-- Excerpt provided follows --
My jokes look like crap at first. I'm always writing. I like writing down my thoughts. I'm very good at it. Shoot, I'm writing right now.

"Contruction beats destruction, running into wack ass productions to those lacking instructions, who got the nerve to perform seductions."

That's all I do. Write.

Learning and growth:

The type of lifestyle I’m going to have will be different. I don't want to be on TV. I'm going to come up with my own plan, so I can have the future I want to have.

I was consuming too many visuals, so I decided to slow down. It's similar to consuming too much food. Either your stomach would start hurting, weight gain, or health issues, period. Those things I consumed caused me to impersonate. I had to stop and start to put on my own style. I would like to look at TV on the weekends. Nothing wrong with a little fun. It can't be too strict. During the week, I will listen to audio content and watch some documentaries. I'm assuming that's what people did back before I was born. Kids would play outside, read, do their homework, and watch TV probably later for about two hours. On the weekend, they can now watch their program. The real Hip Hop saved my life. Hip hop isn't just music, but it's how you live. I'm going to be hip hop every single day. I wanted to go to Hollywood, but then I realized I didn't want to move there. I want to live my life somewhere else other than LA and New York. I wanted to engage in partner sexual activity with women, but now I don't want to. Sex isn't the only “expression of love”. That goes for kissing, too. I actually want the alternatives of physical affection like a secret handshake or hugs, of course, or giving daps. Daps mean I got your back. That meant that a few of the daps I received didn't really mean nothing. I dap up the real ones. This proves that everybody is not your friend. I learned from looking at the origins of dapping. You can't just dap up anybody. Fist bumps are cool, but daps are an expression. This was definitely a sign from God. I have a bald spot on the top of my head, and I enter the zone of realization that the reason I have a bald spot is because of alopecia, of course, and I'm different from others. I don't want muscles like John Cena or the Rock. I want strength. Physical and mental strength. Most things I saw…..most things I believed in were fake. I receive buzz cuts, but with a bald spot still on my head. It proves that I'm not a clone. I'm blessed and grateful for this change.
-- Excerpt provided concluded --
Assigned task A: In the personal essay on writing and growth, what do daps mean according to the writer?
Assigned task B: Transcribe the personal essay on writing and growth between "The type of" and "want to have.", inclusive.
Assigned task C: Go on with the personal essay on writing and growth from the point where it stops.
-- Given entries follows --
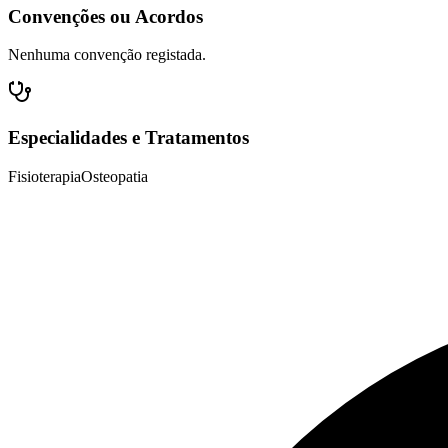
Convenções ou Acordos
Nenhuma convenção registada.
Especialidades e Tratamentos
Fisioterapia
Osteopatia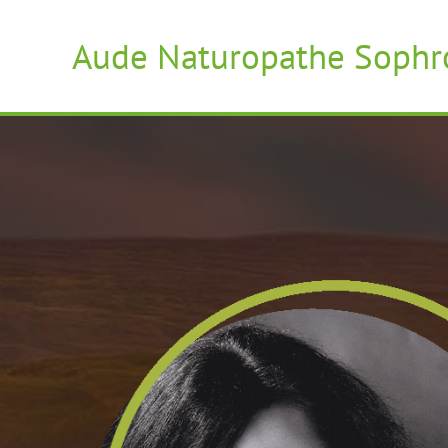
Aller
au
Aude Naturopathe Sophr
contenu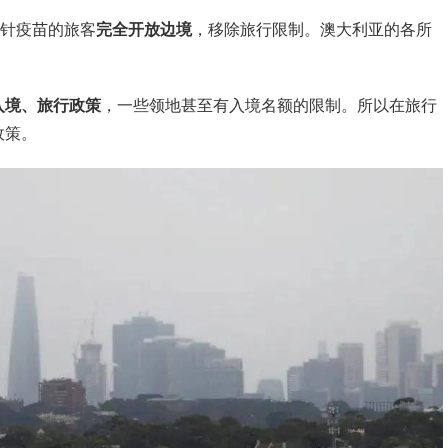
针疫苗的旅客
完全开放边境
，移除旅行限制。澳大利亚的各所
入境、旅行政策
，一些领地甚至有入境名额的限制。所以在旅行
政策。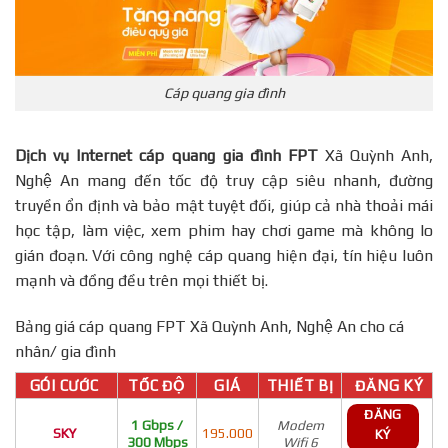
Cáp quang gia đình
Dịch vụ Internet cáp quang gia đình FPT
Xã Quỳnh Anh,
Nghệ An mang đến tốc độ truy cập siêu nhanh, đường
truyền ổn định và bảo mật tuyệt đối, giúp cả nhà thoải mái
học tập, làm việc, xem phim hay chơi game mà không lo
gián đoạn. Với công nghệ cáp quang hiện đại, tín hiệu luôn
mạnh và đồng đều trên mọi thiết bị.
Bảng giá cáp quang FPT Xã Quỳnh Anh, Nghệ An cho cá
nhân/ gia đình
GÓI CƯỚC
TỐC ĐỘ
GIÁ
THIẾT BỊ
ĐĂNG KÝ
ĐĂNG
1 Gbps /
Modem
SKY
195.000
KÝ
300 Mbps
Wifi 6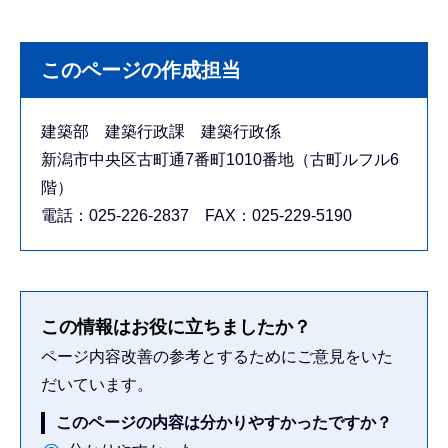
このページの作成担当
建築部 建築行政課 建築行政係
新潟市中央区古町通7番町1010番地（古町ルフル6
階）
電話：025-226-2837 FAX：025-229-5190
この情報はお役に立ちましたか？
ページ内容改善の参考とするためにご意見をいた
だいています。
このページの内容は分かりやすかったですか？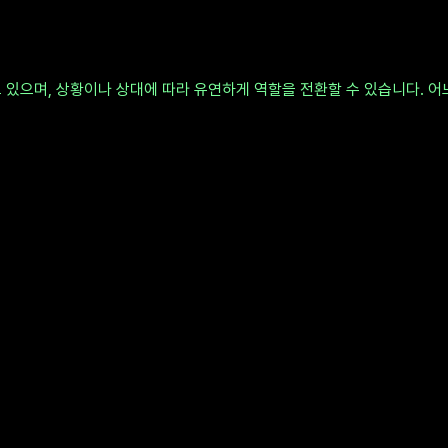
 있으며, 상황이나 상대에 따라 유연하게 역할을 전환할 수 있습니다. 어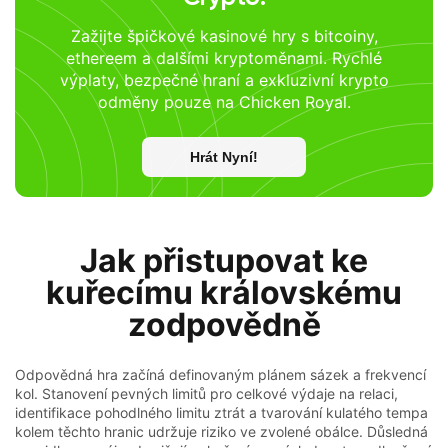
Zažijte špičkové kasinové hry s bitcoiny,
ethereem a dalšími kryptoměnami. Rychlé
výplaty, bezpečné hraní a exkluzivní krypto
odměny pouze na Chicken Royal.
Hrát Nyní!
Jak přistupovat ke
kuřecímu královskému
zodpovědně
Odpovědná hra začíná definovaným plánem sázek a frekvencí
kol. Stanovení pevných limitů pro celkové výdaje na relaci,
identifikace pohodlného limitu ztrát a tvarování kulatého tempa
kolem těchto hranic udržuje riziko ve zvolené obálce. Důsledná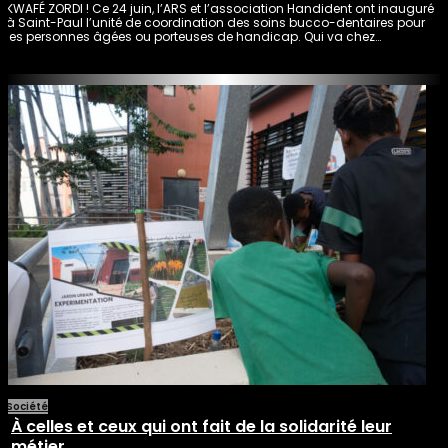
KWAFÉ ZORDI ! Ce 24 juin, l’ARS et l’association Handident ont inauguré
à Saint-Paul l’unité de coordination des soins bucco-dentaires pour
les personnes âgées ou porteuses de handicap. Qui va chez…
Société
À celles et ceux qui ont fait de la solidarité leur
métier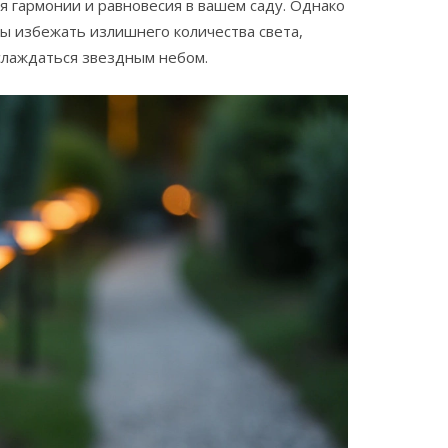
 гармонии и равновесия в вашем саду. Однако
ы избежать излишнего количества света,
слаждаться звездным небом.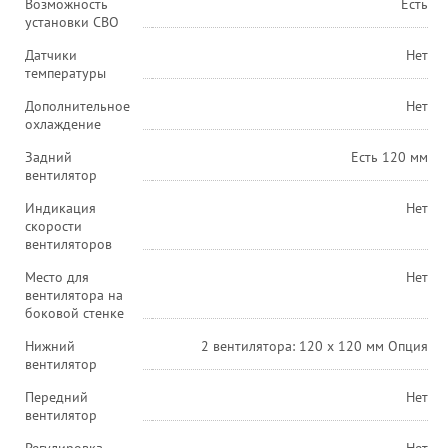
Возможность
Есть
установки СВО
Датчики
Нет
температуры
Дополнительное
Нет
охлаждение
Задний
Есть 120 мм
вентилятор
Индикация
Нет
скорости
вентиляторов
Место для
Нет
вентилятора на
боковой стенке
Нижний
2 вентилятора: 120 x 120 мм Опция
вентилятор
Передний
Нет
вентилятор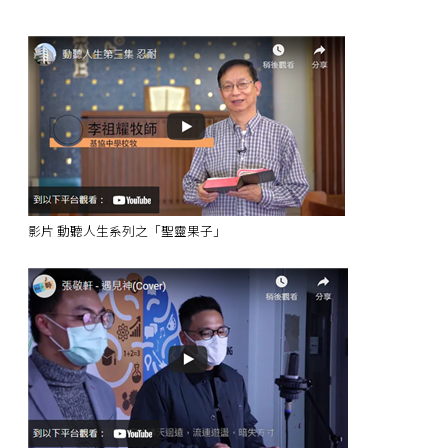
影片 動聽人生系列之「聖靈果子」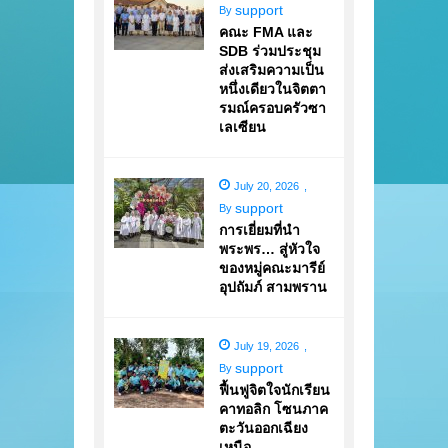
support
By
คณะ FMA และ
SDB ร่วมประชุม
ส่งเสริมความเป็น
หนึ่งเดียวในจิตตา
รมณ์ครอบครัวซา
เลเซียน
July 20, 2026
,
support
By
การเยี่ยมที่นำ
พระพร… สู่หัวใจ
ของหมู่คณะมารีย์
อุปถัมภ์ สามพราน
July 19, 2026
,
support
By
ฟื้นฟูจิตใจนักเรียน
คาทอลิก โซนภาค
ตะวันออกเฉียง
เหนือ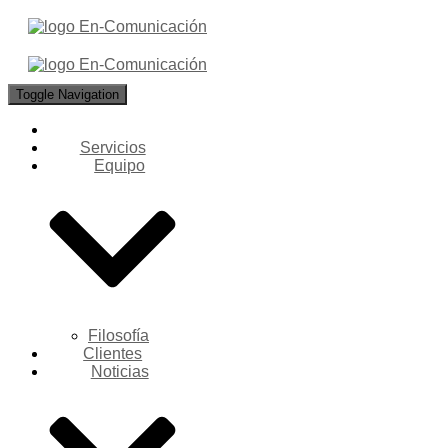
Toggle Navigation
Servicios
Equipo
Filosofía
Clientes
Noticias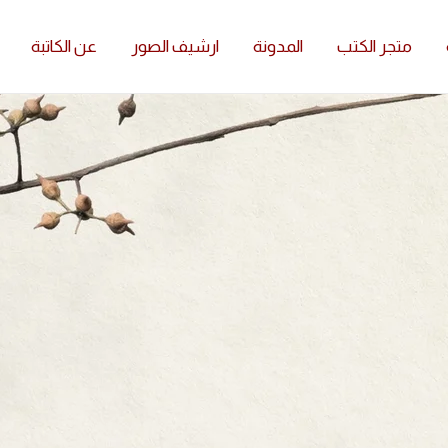
متجر الكتب
المدونة
ارشيف الصور
عن الكاتبة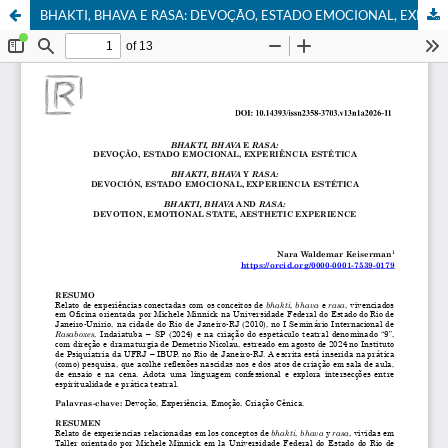
BHAKTI, BHAVA E RASA: DEVOÇÃO, ESTADO EMOCIONAL, EXPERIÊNCIA ESTÉTICA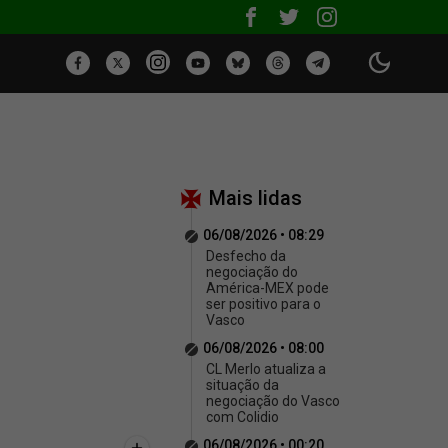
Mais lidas
06/08/2026 • 08:29
Desfecho da
negociação do
América-MEX pode
ser positivo para o
Vasco
06/08/2026 • 08:00
CL Merlo atualiza a
situação da
negociação do Vasco
com Colidio
06/08/2026 • 00:20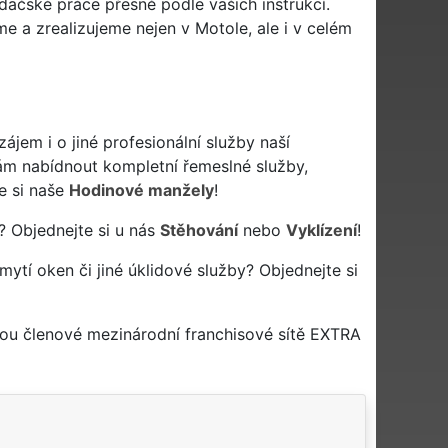
ačské práce přesně podle vašich instrukcí.
e a zrealizujeme nejen v Motole, ale i v celém
jem i o jiné profesionální služby naší
m nabídnout kompletní řemeslné služby,
e si naše
Hodinové manžely
!
? Objednejte si u nás
Stěhování
nebo
Vyklízení
!
 mytí oken či jiné úklidové služby? Objednejte si
nou členové mezinárodní franchisové sítě EXTRA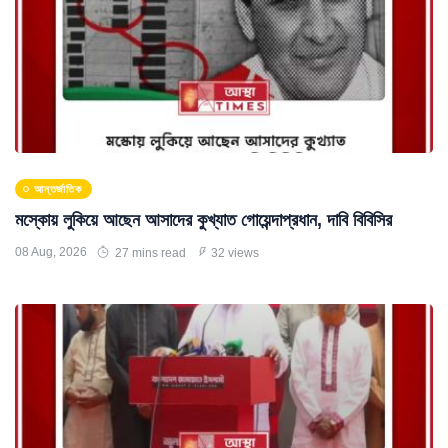
আন্তর্জাতিক
মস্কোয় লুকিয়ে আছেন আসাদের কুখ্যাত গোয়েন্দাপ্রধান, দাবি বিবিসির
08 Aug, 2026
27 mins read
32 views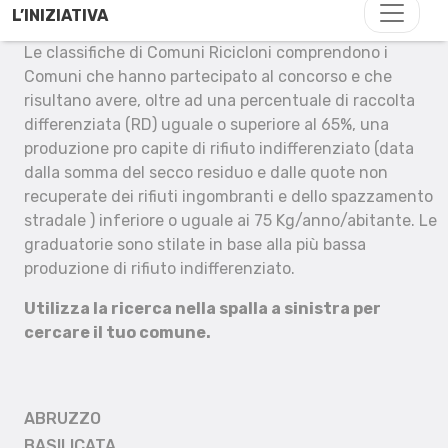
L’INIZIATIVA
Le classifiche di Comuni Ricicloni comprendono i
Comuni che hanno partecipato al concorso e che
risultano avere, oltre ad una percentuale di raccolta
differenziata (RD) uguale o superiore al 65%, una
produzione pro capite di rifiuto indifferenziato (data
dalla somma del secco residuo e dalle quote non
recuperate dei rifiuti ingombranti e dello spazzamento
stradale ) inferiore o uguale ai 75 Kg/anno/abitante. Le
graduatorie sono stilate in base alla più bassa
produzione di rifiuto indifferenziato.
Utilizza la ricerca nella spalla a sinistra per
cercare il tuo comune.
ABRUZZO
BASILICATA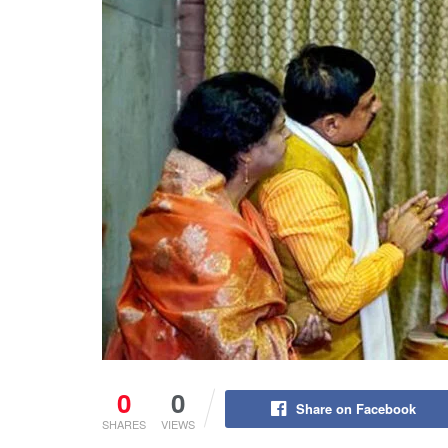
0
0
Share on Facebook
SHARES
VIEWS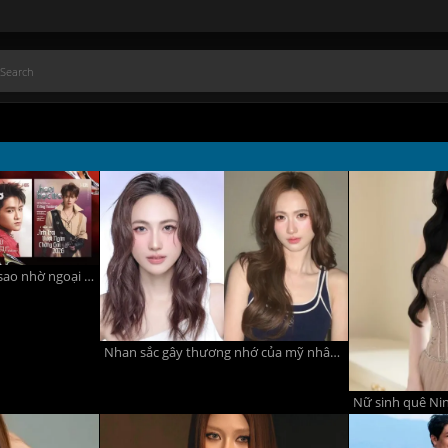
Diễn viên AI thành ngôi sao nhờ ngoại hình không hoàn hảo, cuộc sống không xa hoa
Nhan sắc gây thương nhớ của mỹ nhân Cà Mau được mệnh danh 'nữ thần mặt mộc'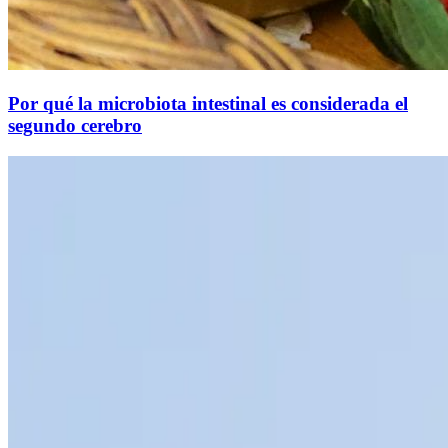
Por qué la microbiota intestinal es considerada el
segundo cerebro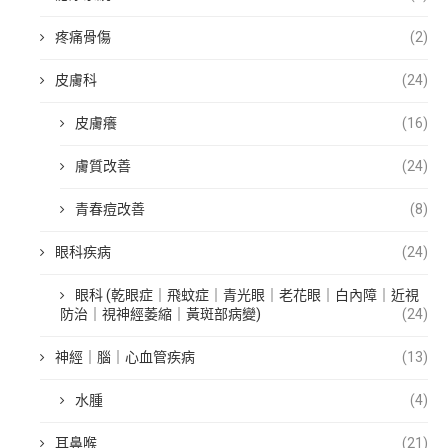
疼痛骨傷
(2)
皮膚科
(24)
皮膚癢
(16)
膚質改善
(24)
青春痘改善
(8)
眼科疾病
(24)
眼科 (乾眼症｜飛蚊症｜青光眼｜老花眼｜白內障｜近視
防治｜視神經萎縮｜黃斑部病變)
(24)
神經｜腦｜心血管疾病
(13)
水腫
(4)
耳鼻喉
(21)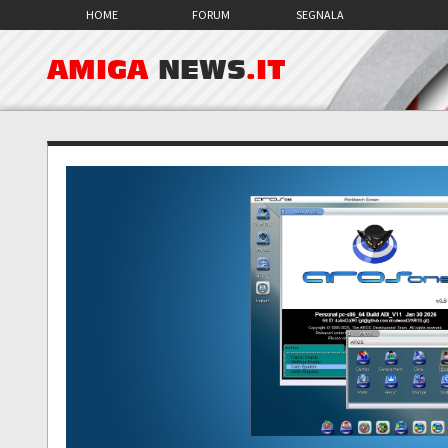
HOME
FORUM
SEGNALA
AMIGA
NEWS
.IT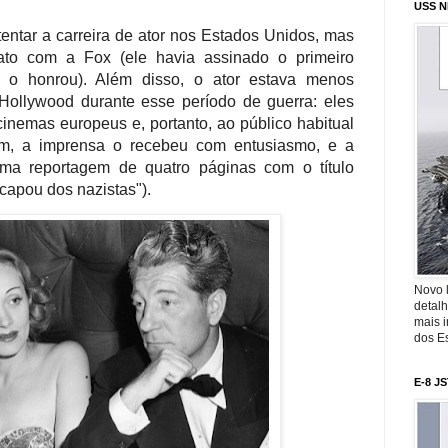
USS N
tentar a carreira de ator nos Estados Unidos, mas
ato com a Fox (ele havia assinado o primeiro
 o honrou). Além disso, o ator estava menos
Hollywood durante esse período de guerra: eles
inemas europeus e, portanto, ao público habitual
m, a imprensa o recebeu com entusiasmo, e a
uma reportagem de quatro páginas com o título
capou dos nazistas").
Novo 
detalh
mais 
dos Es
E-8 J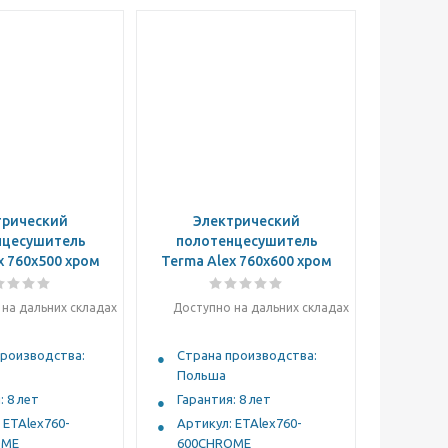
трический
Электрический
нцесушитель
полотенцесушитель
x 760x500 хром
Terma Alex 760x600 хром
на дальних складах
Доступно на дальних складах
производства:
Страна производства:
Польша
: 8 лет
Гарантия: 8 лет
 ETAlex760-
Артикул: ETAlex760-
OME
600CHROME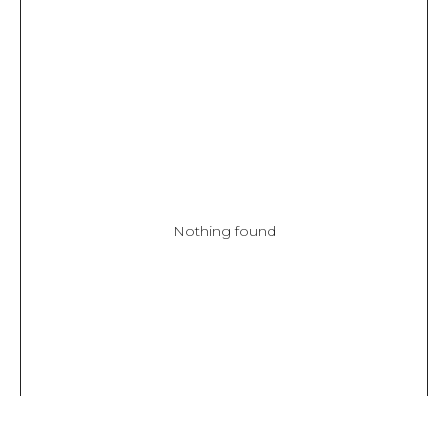
Nothing found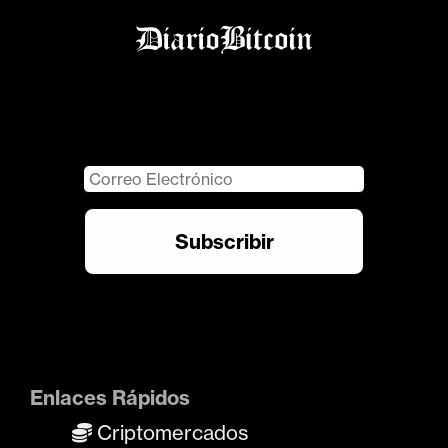
Enlaces Rápidos
Criptomercados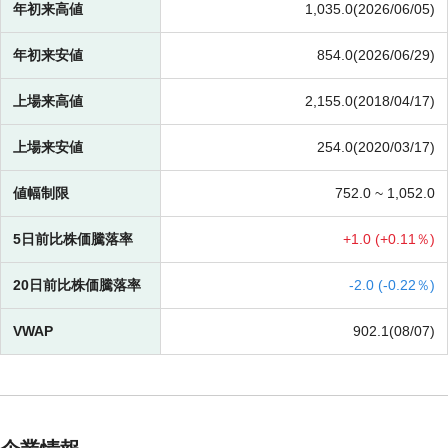
年初来高値
1,035.0(2026/06/05)
年初来安値
854.0(2026/06/29)
上場来高値
2,155.0(2018/04/17)
上場来安値
254.0(2020/03/17)
値幅制限
752.0 ~
1,052.0
5日前比株価騰落率
+
1.0 (
+
0.11％)
20日前比株価騰落率
-
2.0 (
-
0.22％)
VWAP
902.1(08/07)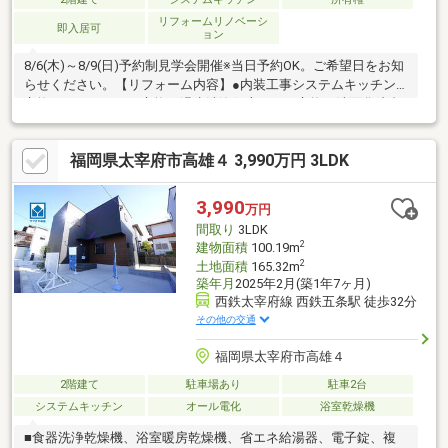
リフォームリノベーシ
即入居可
ョン
8/6(木)～8/9(日)予約制見学会開催※当日予約OK。ご希望日をお知
らせください。【リフォーム内容】●内装工事システムキッチン
交換、ユニットバス交換、温水洗浄便座トイレ交換、洗面化粧台
交換、玄関扉交換、フローリング上張り、クロス張替え、クッシ
ョンフロア張替え、建具交換、クローゼット交換、シューズボッ
福岡県太宰府市高雄４ 3,990万円 3LDK
クス交換、給湯器交換、インターホン設置、火災警報器設置、照
明LED交換●外装工事屋根前面塗装、外壁クリーニング【おすすめ
ポイント】・雨漏り、構造上主要な部分の欠陥や・腐食、給排水
3,990
万円
管の故障や漏水についてお引渡しより２年間保証・シロアリ防除
間取り
3LDK
工事施工後5年間保証・新品の
2
建物面積
100.19m
2
土地面積
165.32m
築年月
2025年2月(築1年7ヶ月)
西鉄太宰府線 西鉄五条駅 徒歩32分
その他の交通
福岡県太宰府市高雄４
2階建て
駐車場あり
駐車2台
システムキッチン
オール電化
浴室乾燥機
■食器洗浄乾燥機、浴室暖房乾燥機、省エネ給湯器、電子錠、複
-- Given entries concluded --
Written answer A: Daps mean "I got your back."

Written answer B:
The type of lifestyle I’m going to have will be different. I don't want to be on TV. I'm going to come up with my own plan, so I can have the future I want to have.

Written answer C:
The End.

One more thing…:

Unappealing clickbaits, bruh really thought he ate,

This causes pain, barely took the time to create,

I don't sleep late, never wake up til noon

Equivalent to a buffoon, I watch humor before noon,

Like caspa the friendly ghost, punks be doing the most,

When they see him around as he gets so close,

Increased impersonations, proceeds to expand on globally,

Like family, I speak my own texts locally,

To those, rising up, I bring plates and silverware,

assassinations, parents need to provide the navigation,

Destination, avoided situations to a leading sensation

for children, rising teens to develop better made foundations

Screw humiliation, it doesn't really matter to me,

There's always chatters, picking on someone who's fatter,

I'm flexing out my words with this that and the third,

Revenge of the nerds enter the zone like angry birds

P.S. give God his props for providing yourselves with care and materials that are needed.